Despite biological plausibility for a role of vitamin D in the prevention of cardiovascular disease and diabetes, the evidence from available research is inconsistent, inconclusive as to causality, and not sufficient to inform nutritional requirements. No large-scale randomized trials have been completed with cardiovascular disease or diabetes as the primary prespecified outcomes. Although the observational evidence is suggestive of increased risks associated with low levels of serum 25-hydroxyvitamin D, confounding by obesity and behavioral factors cannot be excluded. More research is needed to elucidate whether higher intakes of vitamin D (between the recommended dietary allowance and the tolerable upper intake level) or serum 25-hydroxyvitamin D levels in the range of 20 to 50 ng/mL influence cardiovascular disease or diabetes risk. New randomized trials assessing the role of supplementation with vitamin D in cardiovascular disease and type 2 diabetes prevention are in progress (such as NCT01169259, NCT00736632, and NCT01145703) and should provide important answers within 5 to 6 years. While ongoing and future research may demonstrate clear benefits of vitamin D in relation to cardiometabolic outcomes, and possibly indicate higher intake requirements for this purpose, existing evidence is not yet sufficient to support such conclusions.
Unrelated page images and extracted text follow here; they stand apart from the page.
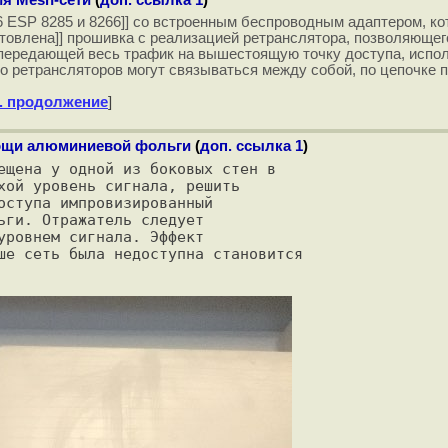
ия Mesh-сети
(
доп. ссылка 1
)
8266 ESP 8285 и 8266]] со встроенным беспроводным адаптером, 
r подготовлена]] прошивка с реализацией ретранслятора, позволя
 передающей весь трафик на вышестоящую точку доступа, испол
о ретрансляторов могут связываться между собой, по цепочке 
. продолжение
]
мощи алюминиевой фольги
(
доп. ссылка 1
)
ещена у одной из боковых стен в

хой уровень сигнала, решить

оступа импровизированный

ги. Отражатель следует

ровнем сигнала. Эффект

ше сеть была недоступна становится
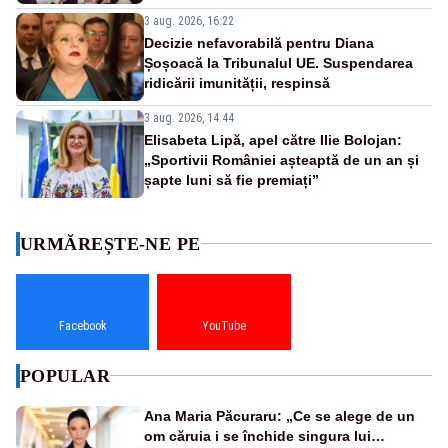
3 aug. 2026, 16:22
Decizie nefavorabilă pentru Diana
Șoșoacă la Tribunalul UE. Suspendarea
ridicării imunității, respinsă
3 aug. 2026, 14:44
Elisabeta Lipă, apel către Ilie Bolojan:
„Sportivii României așteaptă de un an și
șapte luni să fie premiați”
URMĂREȘTE-NE PE
Facebook
YouTube
POPULAR
Ana Maria Păcuraru: „Ce se alege de un
om căruia i se închide singura lui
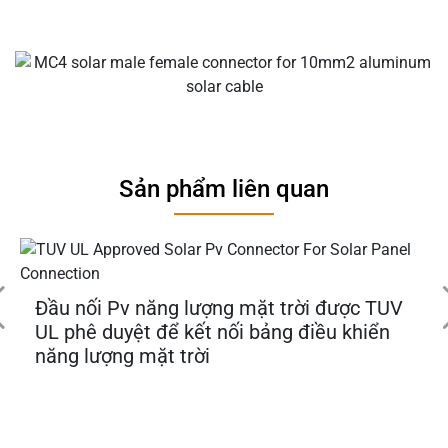
Sản phẩm liên quan
Đầu nối Pv năng lượng mặt trời được TUV
UL phê duyệt để kết nối bảng điều khiển
năng lượng mặt trời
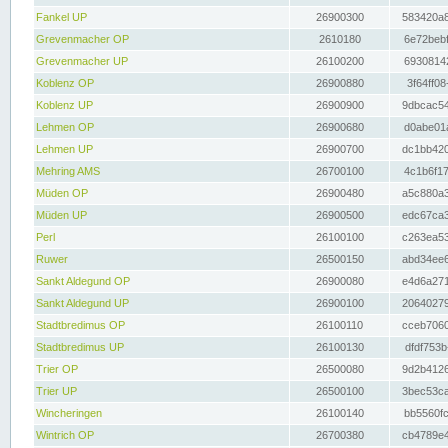
Fankel UP
26900300
583420a8
Grevenmacher OP
2610180
6e72bebf
Grevenmacher UP
26100200
69308142
Koblenz OP
26900880
3f64ff08
Koblenz UP
26900900
9dbcac54
Lehmen OP
26900680
d0abe01a
Lehmen UP
26900700
dc1bb420
Mehring AMS
26700100
4c1b6f17
Müden OP
26900480
a5c880a3
Müden UP
26900500
edc67ca3
Perl
26100100
c263ea53
Ruwer
26500150
abd34ee6
Sankt Aldegund OP
26900080
e4d6a271
Sankt Aldegund UP
26900100
20640279
Stadtbredimus OP
26100110
cceb7060
Stadtbredimus UP
26100130
dfdf753b
Trier OP
26500080
9d2b4126
Trier UP
26500100
3bec53ca
Wincheringen
26100140
bb5560fc
Wintrich OP
26700380
cb4789e4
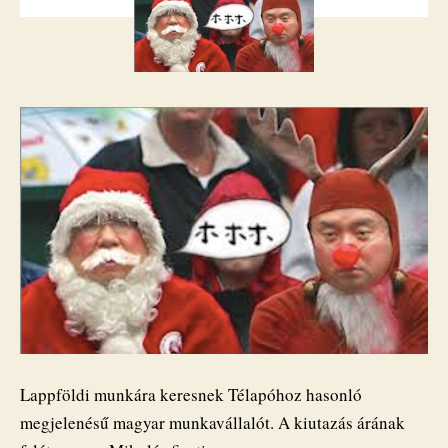
bejegyzéshez
Lappföldi munkára keresnek Télapóhoz hasonló
megjelenésű magyar munkavállalót. A kiutazás árának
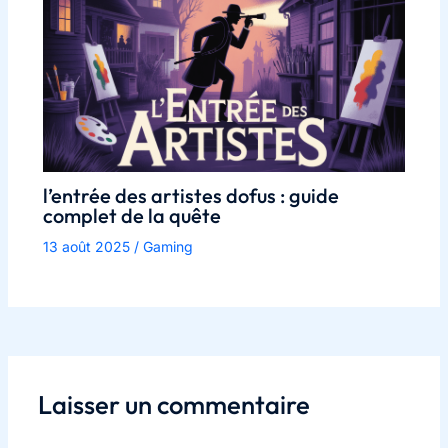
l’entrée des artistes dofus : guide
complet de la quête
13 août 2025
/
Gaming
Laisser un commentaire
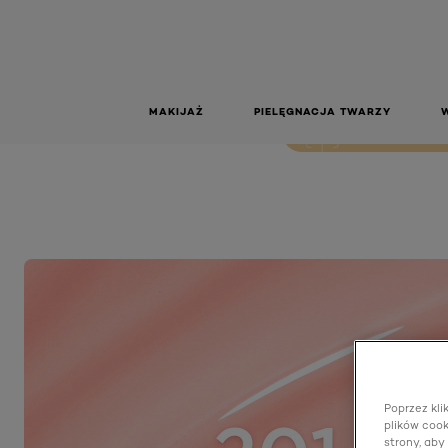
201 M
201 Milky Nu
MAKIJAŻ
PIELĘGNACJA TWARZY
LIVE TRY ON
Poprzez kli
plików cook
strony, aby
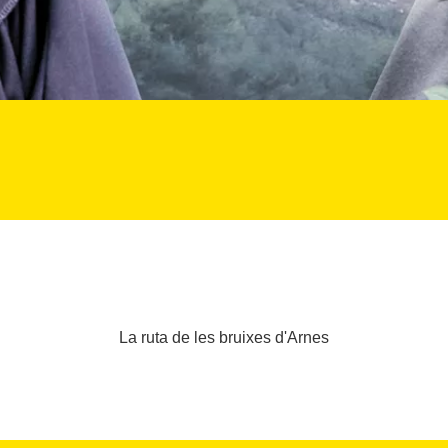
La ruta de les bruixes d'Arnes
Conflict of Interest Disclosures: Both authors have completed and submitted the ICMJE Form for Disclosure of Potential Conflicts of Interest. Dr Shapses reported that she and her colleagues at Rutgers University are completing a trial funded by grants from the National Institutes of Health examining the effect of vitamin D on calcium absorption (primary analysis) with a secondary analysis of other outcomes including those related to insulin sensitivity. Dr Manson reported that she and her colleagues at Brigham and Women’s Hospital, Harvard Medical School, received funding from the National Institutes of Health to conduct the Vitamin D and Omega-3 Trial (VITAL), a large-scale randomized trial of vitamin D and omega-3s in the prevention of cancer and cardiovascular disease. Both authors received reimbursement for travel to Institute of Medicine committee meetings.